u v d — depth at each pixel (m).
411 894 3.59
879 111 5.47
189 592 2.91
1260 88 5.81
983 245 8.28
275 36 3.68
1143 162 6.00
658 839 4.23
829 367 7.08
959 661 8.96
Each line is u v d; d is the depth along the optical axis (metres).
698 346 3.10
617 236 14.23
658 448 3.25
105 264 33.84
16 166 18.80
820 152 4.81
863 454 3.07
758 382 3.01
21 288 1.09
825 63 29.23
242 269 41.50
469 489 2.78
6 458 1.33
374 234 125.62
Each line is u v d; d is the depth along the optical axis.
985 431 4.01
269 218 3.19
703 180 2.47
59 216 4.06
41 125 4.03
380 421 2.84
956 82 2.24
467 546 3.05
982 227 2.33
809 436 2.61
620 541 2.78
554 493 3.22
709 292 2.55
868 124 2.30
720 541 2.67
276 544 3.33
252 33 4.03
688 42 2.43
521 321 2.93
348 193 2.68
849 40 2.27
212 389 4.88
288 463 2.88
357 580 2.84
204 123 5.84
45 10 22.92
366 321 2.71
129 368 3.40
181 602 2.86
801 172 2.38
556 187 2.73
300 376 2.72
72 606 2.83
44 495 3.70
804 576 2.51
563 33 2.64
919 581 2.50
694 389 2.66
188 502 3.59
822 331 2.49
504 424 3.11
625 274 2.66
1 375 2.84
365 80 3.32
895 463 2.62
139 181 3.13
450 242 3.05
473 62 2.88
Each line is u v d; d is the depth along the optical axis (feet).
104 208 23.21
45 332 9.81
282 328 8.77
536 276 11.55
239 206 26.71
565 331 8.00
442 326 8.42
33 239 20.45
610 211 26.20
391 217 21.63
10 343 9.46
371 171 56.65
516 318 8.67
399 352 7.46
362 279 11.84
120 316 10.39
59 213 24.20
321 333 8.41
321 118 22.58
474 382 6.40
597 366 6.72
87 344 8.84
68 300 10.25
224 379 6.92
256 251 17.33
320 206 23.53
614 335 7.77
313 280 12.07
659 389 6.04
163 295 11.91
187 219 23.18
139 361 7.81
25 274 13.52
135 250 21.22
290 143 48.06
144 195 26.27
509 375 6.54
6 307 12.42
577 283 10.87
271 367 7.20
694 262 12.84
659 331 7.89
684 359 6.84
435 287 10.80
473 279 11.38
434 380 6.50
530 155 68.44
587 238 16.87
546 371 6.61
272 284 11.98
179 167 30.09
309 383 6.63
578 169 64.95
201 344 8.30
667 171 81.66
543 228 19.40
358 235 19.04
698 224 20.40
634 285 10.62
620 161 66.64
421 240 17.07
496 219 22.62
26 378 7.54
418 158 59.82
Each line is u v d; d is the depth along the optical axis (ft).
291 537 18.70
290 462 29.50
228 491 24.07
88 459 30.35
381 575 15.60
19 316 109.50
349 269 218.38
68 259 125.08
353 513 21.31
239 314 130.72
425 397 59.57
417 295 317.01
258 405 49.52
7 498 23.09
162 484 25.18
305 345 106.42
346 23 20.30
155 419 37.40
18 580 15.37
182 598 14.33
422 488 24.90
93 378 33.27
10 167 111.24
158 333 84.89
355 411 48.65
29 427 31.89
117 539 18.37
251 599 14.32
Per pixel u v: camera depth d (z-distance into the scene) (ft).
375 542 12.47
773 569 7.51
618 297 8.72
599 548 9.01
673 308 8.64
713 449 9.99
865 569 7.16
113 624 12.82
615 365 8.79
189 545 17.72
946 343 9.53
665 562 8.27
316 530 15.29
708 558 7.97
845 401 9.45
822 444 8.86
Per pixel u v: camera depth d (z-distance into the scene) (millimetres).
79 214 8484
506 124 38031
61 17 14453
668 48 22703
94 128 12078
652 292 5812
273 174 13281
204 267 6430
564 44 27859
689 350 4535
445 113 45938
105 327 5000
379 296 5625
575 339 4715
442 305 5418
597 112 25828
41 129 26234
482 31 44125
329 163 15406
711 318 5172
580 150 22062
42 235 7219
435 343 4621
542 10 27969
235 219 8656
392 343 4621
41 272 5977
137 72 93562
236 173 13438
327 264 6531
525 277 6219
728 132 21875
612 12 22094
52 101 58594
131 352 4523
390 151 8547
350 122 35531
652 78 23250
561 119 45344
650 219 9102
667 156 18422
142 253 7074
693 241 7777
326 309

· · · · · · ·

PROBLEM: Give back precisely the lines above that start at the line containing "300 376 2.72" and end at the line containing "516 318 8.67", inclusive. No other lines belong in the output.

ANSWER TO THIS TASK:
300 376 2.72
72 606 2.83
44 495 3.70
804 576 2.51
563 33 2.64
919 581 2.50
694 389 2.66
188 502 3.59
822 331 2.49
504 424 3.11
625 274 2.66
1 375 2.84
365 80 3.32
895 463 2.62
139 181 3.13
450 242 3.05
473 62 2.88
Each line is u v d; d is the depth along the optical axis (feet).
104 208 23.21
45 332 9.81
282 328 8.77
536 276 11.55
239 206 26.71
565 331 8.00
442 326 8.42
33 239 20.45
610 211 26.20
391 217 21.63
10 343 9.46
371 171 56.65
516 318 8.67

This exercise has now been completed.